Synthesis of prostaglandins and cyclic AMP by cultured embryonic palate mesenchyme at various population densities.

During embryonic development, facial and palate mesenchymal cells exhibit differential growth rates. Normal palatal growth is regulated in part by hormones and growth factors. Because hormonal responsiveness of some cells correlates with their cell density, we have investigated the relationship between embryonic palate mesenchymal cell population density and their ability to synthesize prostaglandins (PGs) and cyclic AMP. Primary cultures of palate mesenchymal cells exhibited typical lag, log, and stationary phases of growth with a doubling time of 32-34 hrs. The ability of cells to produce PGE2 in response to a calcium ionophore (A23187), an activator of phospholipase A2 (melittin), arachidonic acid, or serum was maximal during the period of early exponential growth. Prostaglandin F2 alpha synthesis in response to A23187 or arachidonic acid showed a similar transient increase also corresponding temporally to the period of early exponential growth. The ability to synthesize PGF2 alpha in response to melittin, however, failed to diminish after early exponential growth. The pattern of cAMP synthesis in response to isoproterenol and PGE1 was different from that seen for induced prostaglandin synthesis. A transient increase in sensitivity to isoproterenol and PGE1 was seen that corresponded temporally to the period of late exponential growth just prior to attainment of confluency.

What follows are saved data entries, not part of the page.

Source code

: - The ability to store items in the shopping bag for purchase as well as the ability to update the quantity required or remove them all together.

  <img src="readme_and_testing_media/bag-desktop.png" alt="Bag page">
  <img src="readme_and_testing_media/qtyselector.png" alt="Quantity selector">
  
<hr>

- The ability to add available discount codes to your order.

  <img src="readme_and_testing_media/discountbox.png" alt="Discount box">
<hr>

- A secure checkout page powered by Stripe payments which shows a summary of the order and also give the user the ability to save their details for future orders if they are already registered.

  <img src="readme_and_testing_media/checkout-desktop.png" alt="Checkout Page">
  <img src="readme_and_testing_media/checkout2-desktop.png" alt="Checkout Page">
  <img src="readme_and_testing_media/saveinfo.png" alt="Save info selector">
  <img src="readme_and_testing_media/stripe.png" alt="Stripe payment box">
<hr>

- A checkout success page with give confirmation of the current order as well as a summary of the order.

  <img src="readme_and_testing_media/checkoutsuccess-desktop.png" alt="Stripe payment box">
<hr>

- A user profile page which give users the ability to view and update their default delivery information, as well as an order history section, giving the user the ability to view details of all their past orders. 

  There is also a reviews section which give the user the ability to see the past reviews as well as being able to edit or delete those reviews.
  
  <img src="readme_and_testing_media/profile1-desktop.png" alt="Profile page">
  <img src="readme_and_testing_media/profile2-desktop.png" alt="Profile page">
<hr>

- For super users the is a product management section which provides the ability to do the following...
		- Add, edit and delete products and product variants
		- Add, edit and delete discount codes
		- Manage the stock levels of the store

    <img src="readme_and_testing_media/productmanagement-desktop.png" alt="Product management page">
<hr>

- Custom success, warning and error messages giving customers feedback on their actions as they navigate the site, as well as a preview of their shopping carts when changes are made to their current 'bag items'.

Decreased sensitivity to stimulation of either prostaglandin or cAMP production as the cells became confluent was shown to be a density-dependent phenomenon; confluent cultures that were subcultured to reestablish logarithmic growth exhibited density-dependent hormonal responses identical to those seen in primary cultures. The ability of palate mesenchymal cells to synthesize both prostaglandins and cAMP, thought to be critical for proper palatal development, might thus be related to local differential craniofacial growth rates.